BEGIN

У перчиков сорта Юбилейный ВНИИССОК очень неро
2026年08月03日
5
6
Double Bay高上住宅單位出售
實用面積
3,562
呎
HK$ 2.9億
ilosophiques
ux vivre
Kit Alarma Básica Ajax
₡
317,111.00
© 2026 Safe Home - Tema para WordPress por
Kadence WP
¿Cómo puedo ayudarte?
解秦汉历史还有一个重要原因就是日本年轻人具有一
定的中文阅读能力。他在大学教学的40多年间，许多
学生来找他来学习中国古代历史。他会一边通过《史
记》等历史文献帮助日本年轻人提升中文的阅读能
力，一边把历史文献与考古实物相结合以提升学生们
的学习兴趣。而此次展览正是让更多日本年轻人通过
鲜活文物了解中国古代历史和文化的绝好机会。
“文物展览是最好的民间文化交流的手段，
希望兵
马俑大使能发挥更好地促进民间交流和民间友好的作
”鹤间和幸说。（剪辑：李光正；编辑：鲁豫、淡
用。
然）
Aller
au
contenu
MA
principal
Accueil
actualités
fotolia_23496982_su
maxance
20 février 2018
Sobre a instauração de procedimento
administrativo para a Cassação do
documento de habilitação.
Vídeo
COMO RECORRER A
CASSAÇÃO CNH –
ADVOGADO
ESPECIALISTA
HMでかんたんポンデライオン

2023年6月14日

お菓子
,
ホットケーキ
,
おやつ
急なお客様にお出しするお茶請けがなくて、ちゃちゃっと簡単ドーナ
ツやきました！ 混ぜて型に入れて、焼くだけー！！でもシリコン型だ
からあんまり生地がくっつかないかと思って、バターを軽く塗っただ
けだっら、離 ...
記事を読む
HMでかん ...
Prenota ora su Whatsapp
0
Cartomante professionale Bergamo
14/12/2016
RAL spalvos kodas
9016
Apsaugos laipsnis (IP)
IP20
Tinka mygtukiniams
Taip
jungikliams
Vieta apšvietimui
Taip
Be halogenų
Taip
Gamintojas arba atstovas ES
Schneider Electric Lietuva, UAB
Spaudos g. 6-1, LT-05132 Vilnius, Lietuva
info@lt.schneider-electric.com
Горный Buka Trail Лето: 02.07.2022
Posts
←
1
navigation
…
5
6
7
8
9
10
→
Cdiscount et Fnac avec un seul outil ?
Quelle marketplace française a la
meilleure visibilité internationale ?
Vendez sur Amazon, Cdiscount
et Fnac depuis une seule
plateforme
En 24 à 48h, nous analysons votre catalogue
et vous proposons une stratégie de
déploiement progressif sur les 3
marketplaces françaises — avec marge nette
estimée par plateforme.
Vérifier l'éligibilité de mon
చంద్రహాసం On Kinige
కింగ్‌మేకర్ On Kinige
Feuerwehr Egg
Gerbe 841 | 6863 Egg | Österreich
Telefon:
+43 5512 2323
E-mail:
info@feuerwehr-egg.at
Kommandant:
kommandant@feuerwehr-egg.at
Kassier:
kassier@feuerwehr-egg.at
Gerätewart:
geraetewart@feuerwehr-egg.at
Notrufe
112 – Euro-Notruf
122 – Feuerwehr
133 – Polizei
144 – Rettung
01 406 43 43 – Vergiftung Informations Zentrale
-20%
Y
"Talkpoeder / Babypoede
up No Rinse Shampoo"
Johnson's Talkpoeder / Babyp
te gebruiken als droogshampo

END

§ Your instructions
Rewrite the listing, changing each "Taip" to "Ne" and leaving everything else as it is.

§ Result
У перчиков сорта Юбилейный ВНИИССОК очень неро
2026年08月03日
5
6
Double Bay高上住宅單位出售
實用面積
3,562
呎
HK$ 2.9億
ilosophiques
ux vivre
Kit Alarma Básica Ajax
₡
317,111.00
© 2026 Safe Home - Tema para WordPress por
Kadence WP
¿Cómo puedo ayudarte?
解秦汉历史还有一个重要原因就是日本年轻人具有一
定的中文阅读能力。他在大学教学的40多年间，许多
学生来找他来学习中国古代历史。他会一边通过《史
记》等历史文献帮助日本年轻人提升中文的阅读能
力，一边把历史文献与考古实物相结合以提升学生们
的学习兴趣。而此次展览正是让更多日本年轻人通过
鲜活文物了解中国古代历史和文化的绝好机会。
“文物展览是最好的民间文化交流的手段，
希望兵
马俑大使能发挥更好地促进民间交流和民间友好的作
”鹤间和幸说。（剪辑：李光正；编辑：鲁豫、淡
用。
然）
Aller
au
contenu
MA
principal
Accueil
actualités
fotolia_23496982_su
maxance
20 février 2018
Sobre a instauração de procedimento
administrativo para a Cassação do
documento de habilitação.
Vídeo
COMO RECORRER A
CASSAÇÃO CNH –
ADVOGADO
ESPECIALISTA
HMでかんたんポンデライオン

2023年6月14日

お菓子
,
ホットケーキ
,
おやつ
急なお客様にお出しするお茶請けがなくて、ちゃちゃっと簡単ドーナ
ツやきました！ 混ぜて型に入れて、焼くだけー！！でもシリコン型だ
からあんまり生地がくっつかないかと思って、バターを軽く塗っただ
けだっら、離 ...
記事を読む
HMでかん ...
Prenota ora su Whatsapp
0
Cartomante professionale Bergamo
14/12/2016
RAL spalvos kodas
9016
Apsaugos laipsnis (IP)
IP20
Tinka mygtukiniams
Ne
jungikliams
Vieta apšvietimui
Ne
Be halogenų
Ne
Gamintojas arba atstovas ES
Schneider Electric Lietuva, UAB
Spaudos g. 6-1, LT-05132 Vilnius, Lietuva
info@lt.schneider-electric.com
Горный Buka Trail Лето: 02.07.2022
Posts
←
1
navigation
…
5
6
7
8
9
10
→
Cdiscount et Fnac avec un seul outil ?
Quelle marketplace française a la
meilleure visibilité internationale ?
Vendez sur Amazon, Cdiscount
et Fnac depuis une seule
plateforme
En 24 à 48h, nous analysons votre catalogue
et vous proposons une stratégie de
déploiement progressif sur les 3
marketplaces françaises — avec marge nette
estimée par plateforme.
Vérifier l'éligibilité de mon
చంద్రహాసం On Kinige
కింగ్‌మేకర్ On Kinige
Feuerwehr Egg
Gerbe 841 | 6863 Egg | Österreich
Telefon:
+43 5512 2323
E-mail:
info@feuerwehr-egg.at
Kommandant:
kommandant@feuerwehr-egg.at
Kassier:
kassier@feuerwehr-egg.at
Gerätewart:
geraetewart@feuerwehr-egg.at
Notrufe
112 – Euro-Notruf
122 – Feuerwehr
133 – Polizei
144 – Rettung
01 406 43 43 – Vergiftung Informations Zentrale
-20%
Y
"Talkpoeder / Babypoede
up No Rinse Shampoo"
Johnson's Talkpoeder / Babyp
te gebruiken als droogshampo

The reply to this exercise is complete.